» Exercise objective: In the entries below, find the line with "white cooking pot [374,93,406,117]" and the line with "picture [466,58,529,105] ->"; copy them and every line between them exactly, but not the pictures.
Records for processing START
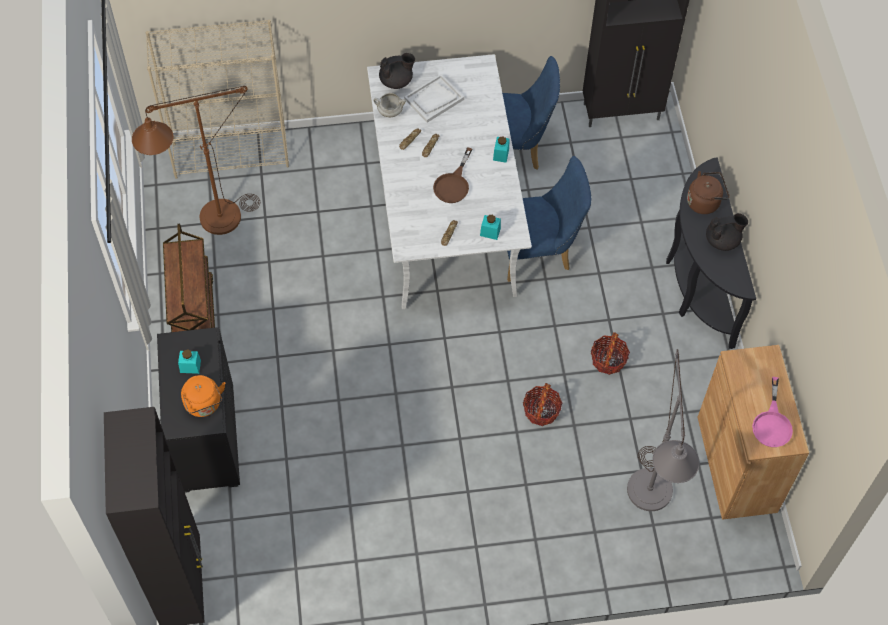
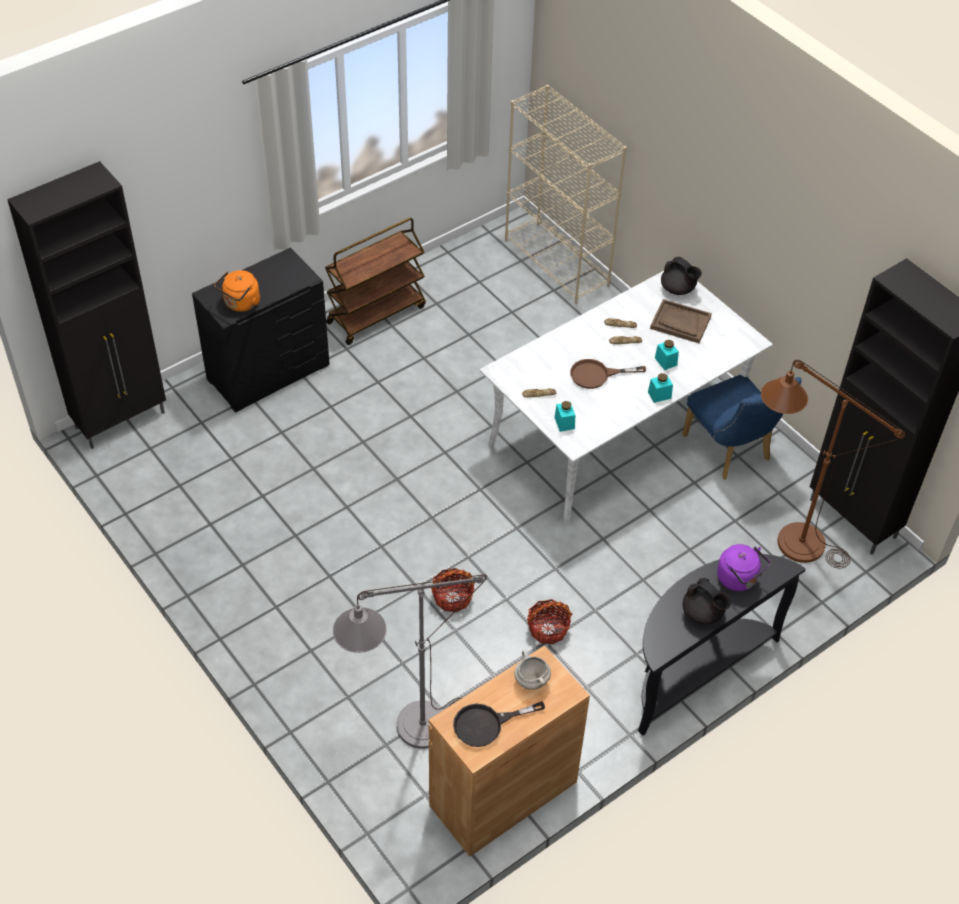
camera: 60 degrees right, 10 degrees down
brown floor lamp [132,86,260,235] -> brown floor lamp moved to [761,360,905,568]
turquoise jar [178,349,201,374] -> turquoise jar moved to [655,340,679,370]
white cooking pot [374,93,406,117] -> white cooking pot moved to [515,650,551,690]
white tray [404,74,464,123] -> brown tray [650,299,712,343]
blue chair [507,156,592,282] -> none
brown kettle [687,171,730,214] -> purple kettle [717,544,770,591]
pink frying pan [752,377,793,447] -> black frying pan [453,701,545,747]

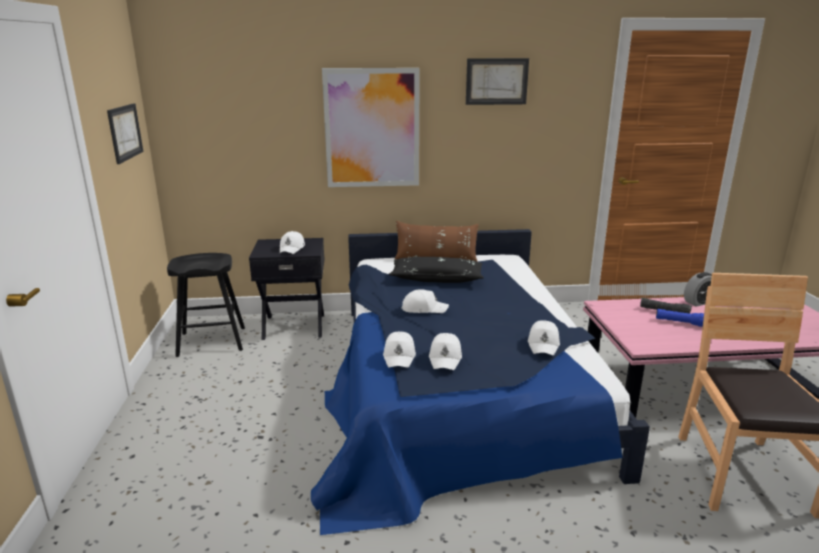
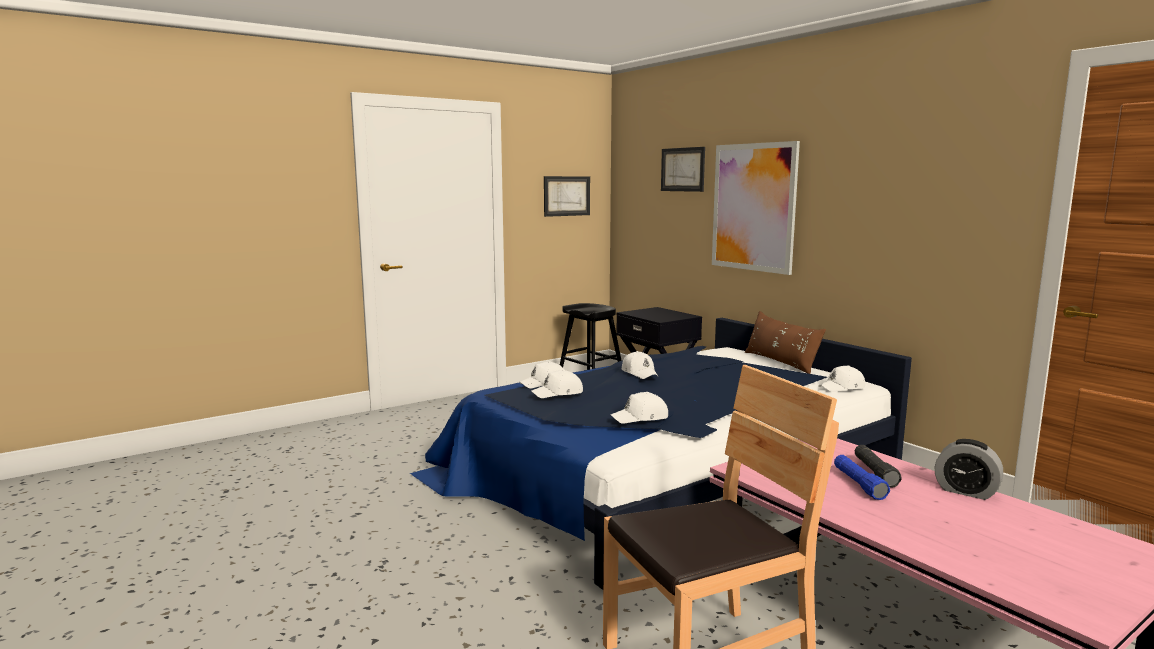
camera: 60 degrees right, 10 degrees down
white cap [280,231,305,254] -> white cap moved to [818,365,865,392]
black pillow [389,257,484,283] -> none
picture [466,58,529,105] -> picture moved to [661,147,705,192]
Records for processing END
Records for processing START
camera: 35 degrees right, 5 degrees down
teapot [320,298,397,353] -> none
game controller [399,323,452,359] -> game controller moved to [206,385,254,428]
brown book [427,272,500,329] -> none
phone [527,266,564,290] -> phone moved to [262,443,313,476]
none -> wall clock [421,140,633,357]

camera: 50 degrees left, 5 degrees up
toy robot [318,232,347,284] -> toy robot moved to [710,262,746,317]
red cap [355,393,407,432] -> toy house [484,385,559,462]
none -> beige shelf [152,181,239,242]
Records for processing END
Records for processing START
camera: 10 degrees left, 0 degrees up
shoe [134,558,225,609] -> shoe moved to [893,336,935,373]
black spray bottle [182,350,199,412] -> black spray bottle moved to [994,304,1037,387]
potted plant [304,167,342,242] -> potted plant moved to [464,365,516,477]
Records for processing END
» Output for this exercise:
white cooking pot [374,93,406,117] -> white cooking pot moved to [515,650,551,690]
white tray [404,74,464,123] -> brown tray [650,299,712,343]
blue chair [507,156,592,282] -> none
brown kettle [687,171,730,214] -> purple kettle [717,544,770,591]
pink frying pan [752,377,793,447] -> black frying pan [453,701,545,747]

camera: 60 degrees right, 10 degrees down
white cap [280,231,305,254] -> white cap moved to [818,365,865,392]
black pillow [389,257,484,283] -> none
picture [466,58,529,105] -> picture moved to [661,147,705,192]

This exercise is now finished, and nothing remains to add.